— WHAT IS BEING ASKED —
The reply must repeat each entry exactly and contain no pictures.

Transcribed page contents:
<<<<

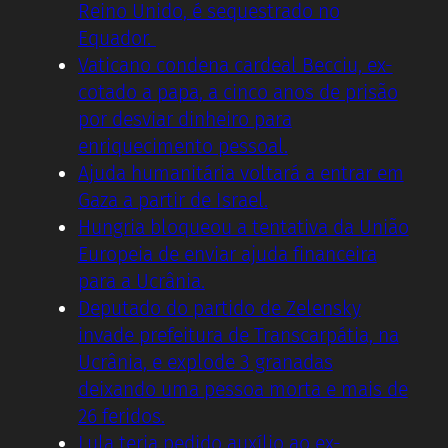
Reino Unido, é sequestrado no
Equador.
Vaticano condena cardeal Becciu, ex-
cotado a papa, a cinco anos de prisão
por desviar dinheiro para
enriquecimento pessoal.
Ajuda humanitária voltará a entrar em
Gaza a partir de Israel.
Hungria bloqueou a tentativa da União
Europeia de enviar ajuda financeira
para a Ucrânia.
Deputado do partido de Zelensky
invade prefeitura de Transcarpátia, na
Ucrânia, e explode 3 granadas
deixando uma pessoa morta e mais de
26 feridos.
Lula teria pedido auxílio ao ex-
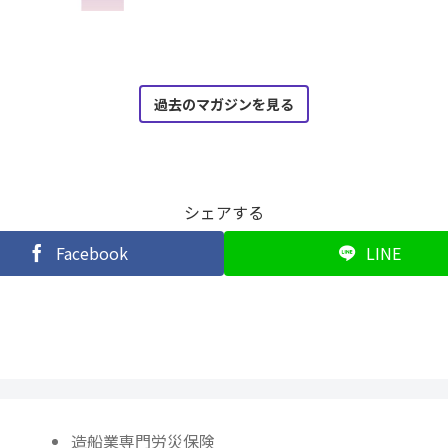
過去のマガジンを見る
シェアする
Facebook
LINE
造船業専門労災保険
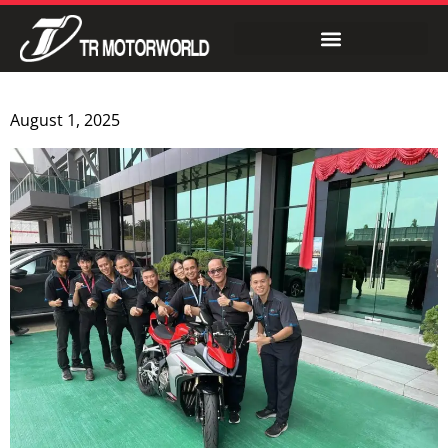
August 1, 2025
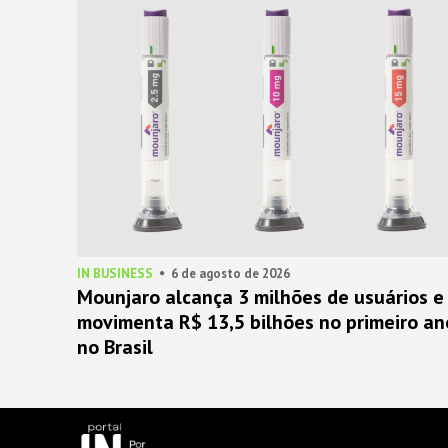
IN BUSINESS
6 de agosto de 2026
Mounjaro alcança 3 milhões de usuários e
movimenta R$ 13,5 bilhões no primeiro an
no Brasil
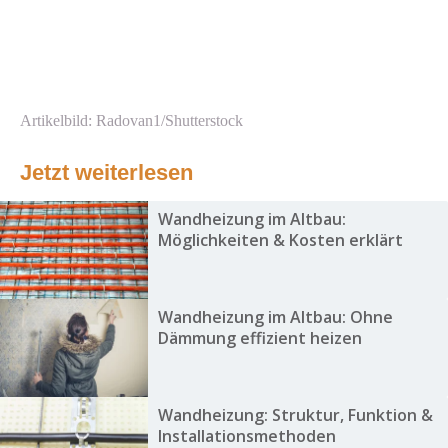
Artikelbild: Radovan1/Shutterstock
Jetzt weiterlesen
Wandheizung im Altbau:
Möglichkeiten & Kosten erklärt
Wandheizung im Altbau: Ohne
Dämmung effizient heizen
Wandheizung: Struktur, Funktion &
Installationsmethoden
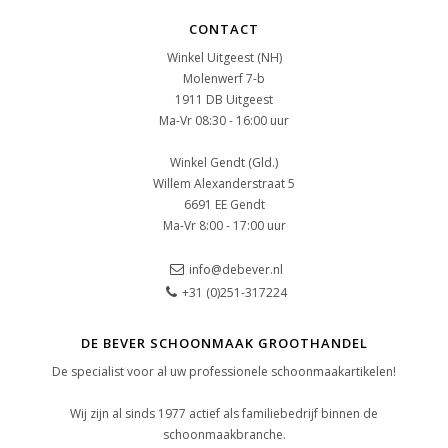
CONTACT
Winkel Uitgeest (NH)
Molenwerf 7-b
1911 DB Uitgeest
Ma-Vr 08:30 - 16:00 uur
Winkel Gendt (Gld.)
Willem Alexanderstraat 5
6691 EE Gendt
Ma-Vr 8:00 - 17:00 uur
info@debever.nl
+31 (0)251-317224
DE BEVER SCHOONMAAK GROOTHANDEL
De specialist voor al uw professionele schoonmaakartikelen!
Wij zijn al sinds 1977 actief als familiebedrijf binnen de
schoonmaakbranche.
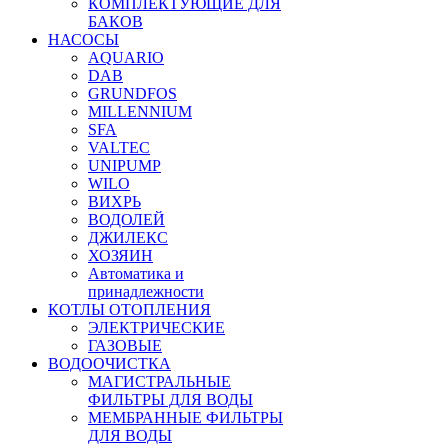
КОМПЛЕКТУЮЩИЕ ДЛЯ
БАКОВ
НАСОСЫ
AQUARIO
DAB
GRUNDFOS
MILLENNIUM
SFA
VALTEC
UNIPUMP
WILO
ВИХРЬ
ВОДОЛЕЙ
ДЖИЛЕКС
ХОЗЯИН
Автоматика и
принадлежности
КОТЛЫ ОТОПЛЕНИЯ
ЭЛЕКТРИЧЕСКИЕ
ГАЗОВЫЕ
ВОДООЧИСТКА
МАГИСТРАЛЬНЫЕ
ФИЛЬТРЫ ДЛЯ ВОДЫ
МЕМБРАННЫЕ ФИЛЬТРЫ
ДЛЯ ВОДЫ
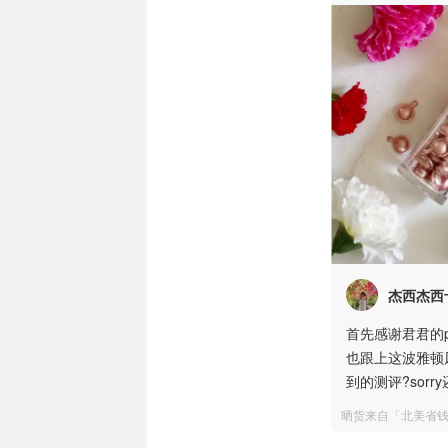
杰西杰西
首先感谢君君的p
也跟上这波雅顿
到的测评?sor
晒货来自「北美省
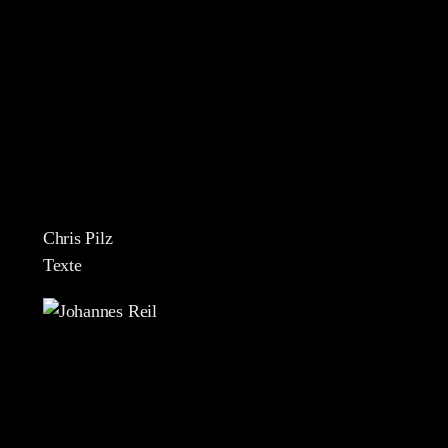
Chris Pilz
Texte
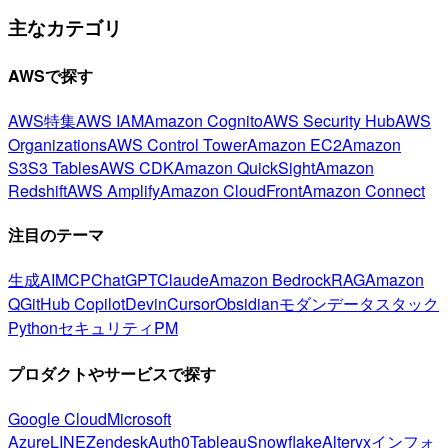
主なカテゴリ
AWSで探す
AWS特集
AWS IAM
Amazon Cognito
AWS Security Hub
AWS
Organizations
AWS Control Tower
Amazon EC2
Amazon
S3
S3 Tables
AWS CDK
Amazon QuickSight
Amazon
Redshift
AWS Amplify
Amazon CloudFront
Amazon Connect
注目のテーマ
生成AI
MCP
ChatGPT
Claude
Amazon Bedrock
RAG
Amazon
Q
GitHub Copilot
Devin
Cursor
Obsidian
モダンデータスタック
Python
セキュリティ
PM
プロダクトやサービスで探す
Google Cloud
Microsoft
Azure
LINE
Zendesk
Auth0
Tableau
Snowflake
Alteryx
インフォ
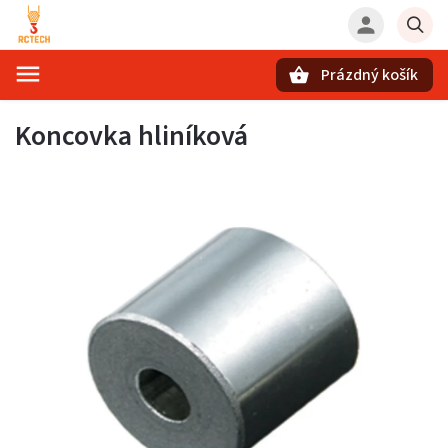
Prázdný košík
Hledat
Koncovka hliníková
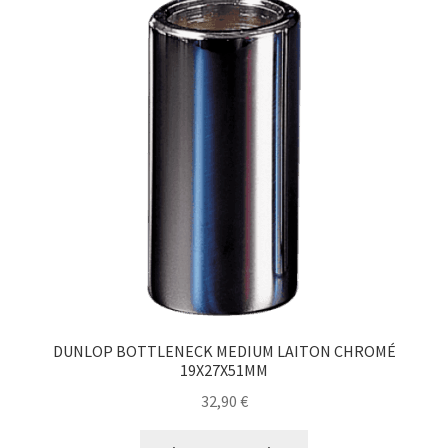
DUNLOP BOTTLENECK MEDIUM LAITON CHROMÉ
19X27X51MM
32,90
€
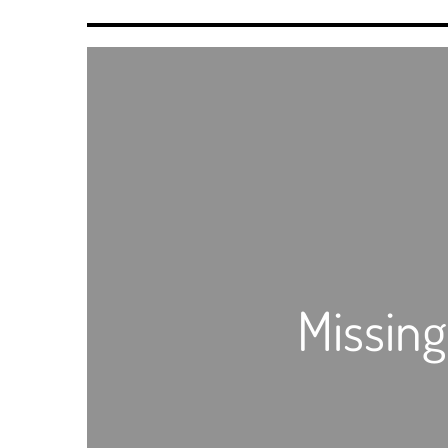
Missing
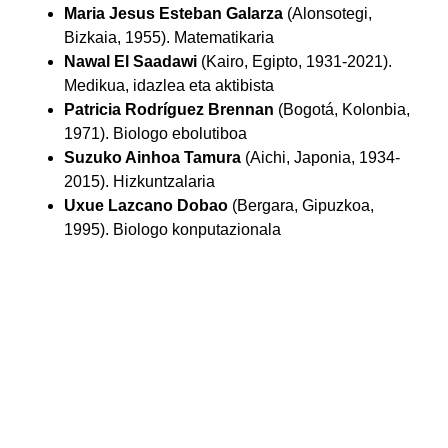
Maria Jesus Esteban Galarza
(Alonsotegi,
Bizkaia, 1955). Matematikaria
Nawal El Saadawi
(Kairo, Egipto, 1931-2021).
Medikua, idazlea eta aktibista
Patricia Rodríguez Brennan
(Bogotá, Kolonbia,
1971). Biologo ebolutiboa
Suzuko Ainhoa Tamura
(Aichi, Japonia, 1934-
2015). Hizkuntzalaria
Uxue Lazcano Dobao
(Bergara, Gipuzkoa,
1995). Biologo konputazionala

>>>>

— OUTPUT FOR THIS TASK —
Reino Unido, é sequestrado no
Equador.
Vaticano condena cardeal Becciu, ex-
cotado a papa, a cinco anos de prisão
por desviar dinheiro para
enriquecimento pessoal.
Ajuda humanitária voltará a entrar em
Gaza a partir de Israel.
Hungria bloqueou a tentativa da União
Europeia de enviar ajuda financeira
para a Ucrânia.
Deputado do partido de Zelensky
invade prefeitura de Transcarpátia, na
Ucrânia, e explode 3 granadas
deixando uma pessoa morta e mais de
26 feridos.
Lula teria pedido auxílio ao ex-
過去のマガジンを見る
シェアする
Facebook
LINE
造船業専門労災保険
August 1, 2025
IN BUSINESS
6 de agosto de 2026
Mounjaro alcança 3 milhões de usuários e
movimenta R$ 13,5 bilhões no primeiro an
no Brasil
Artikelbild: Radovan1/Shutterstock
Jetzt weiterlesen
Wandheizung im Altbau:
Möglichkeiten & Kosten erklärt
Wandheizung im Altbau: Ohne
Dämmung effizient heizen
Wandheizung: Struktur, Funktion &
Installationsmethoden
CONTACT
Winkel Uitgeest (NH)
Molenwerf 7-b
1911 DB Uitgeest
Ma-Vr 08:30 - 16:00 uur
Winkel Gendt (Gld.)
Willem Alexanderstraat 5
6691 EE Gendt
Ma-Vr 8:00 - 17:00 uur
info@debever.nl
+31 (0)251-317224
DE BEVER SCHOONMAAK GROOTHANDEL
De specialist voor al uw professionele schoonmaakartikelen!
Wij zijn al sinds 1977 actief als familiebedrijf binnen de
schoonmaakbranche.
КОМПЛЕКТУЮЩИЕ ДЛЯ
БАКОВ
НАСОСЫ
AQUARIO
DAB
GRUNDFOS
MILLENNIUM
SFA
VALTEC
UNIPUMP
WILO
ВИХРЬ
ВОДОЛЕЙ
ДЖИЛЕКС
ХОЗЯИН
Автоматика и
принадлежности
КОТЛЫ ОТОПЛЕНИЯ
ЭЛЕКТРИЧЕСКИЕ
ГАЗОВЫЕ
ВОДООЧИСТКА
МАГИСТРАЛЬНЫЕ
ФИЛЬТРЫ ДЛЯ ВОДЫ
МЕМБРАННЫЕ ФИЛЬТРЫ
ДЛЯ ВОДЫ
杰西杰西
首先感谢君君的p
也跟上这波雅顿
到的测评?sor
晒货来自「北美省
Chris Pilz
Texte
主なカテゴリ
AWSで探す
AWS特集
AWS IAM
Amazon Cognito
AWS Security Hub
AWS
Organizations
AWS Control Tower
Amazon EC2
Amazon
S3
S3 Tables
AWS CDK
Amazon QuickSight
Amazon
Redshift
AWS Amplify
Amazon CloudFront
Amazon Connect
注目のテーマ
生成AI
MCP
ChatGPT
Claude
Amazon Bedrock
RAG
Amazon
Q
GitHub Copilot
Devin
Cursor
Obsidian
モダンデータスタック
Python
セキュリティ
PM
プロダクトやサービスで探す
Google Cloud
Microsoft
Azure
LINE
Zendesk
Auth0
Tableau
Snowflake
Alteryx
インフォ
Prázdný košík
Hledat
Koncovka hliníková
DUNLOP BOTTLENECK MEDIUM LAITON CHROMÉ
19X27X51MM
32,90
€
Missing
Maria Jesus Esteban Galarza
(Alonsotegi,
Bizkaia, 1955). Matematikaria
Nawal El Saadawi
(Kairo, Egipto, 1931-2021).
Medikua, idazlea eta aktibista
Patricia Rodríguez Brennan
(Bogotá, Kolonbia,
1971). Biologo ebolutiboa
Suzuko Ainhoa Tamura
(Aichi, Japonia, 1934-
2015). Hizkuntzalaria
Uxue Lazcano Dobao
(Bergara, Gipuzkoa,
1995). Biologo konputazionala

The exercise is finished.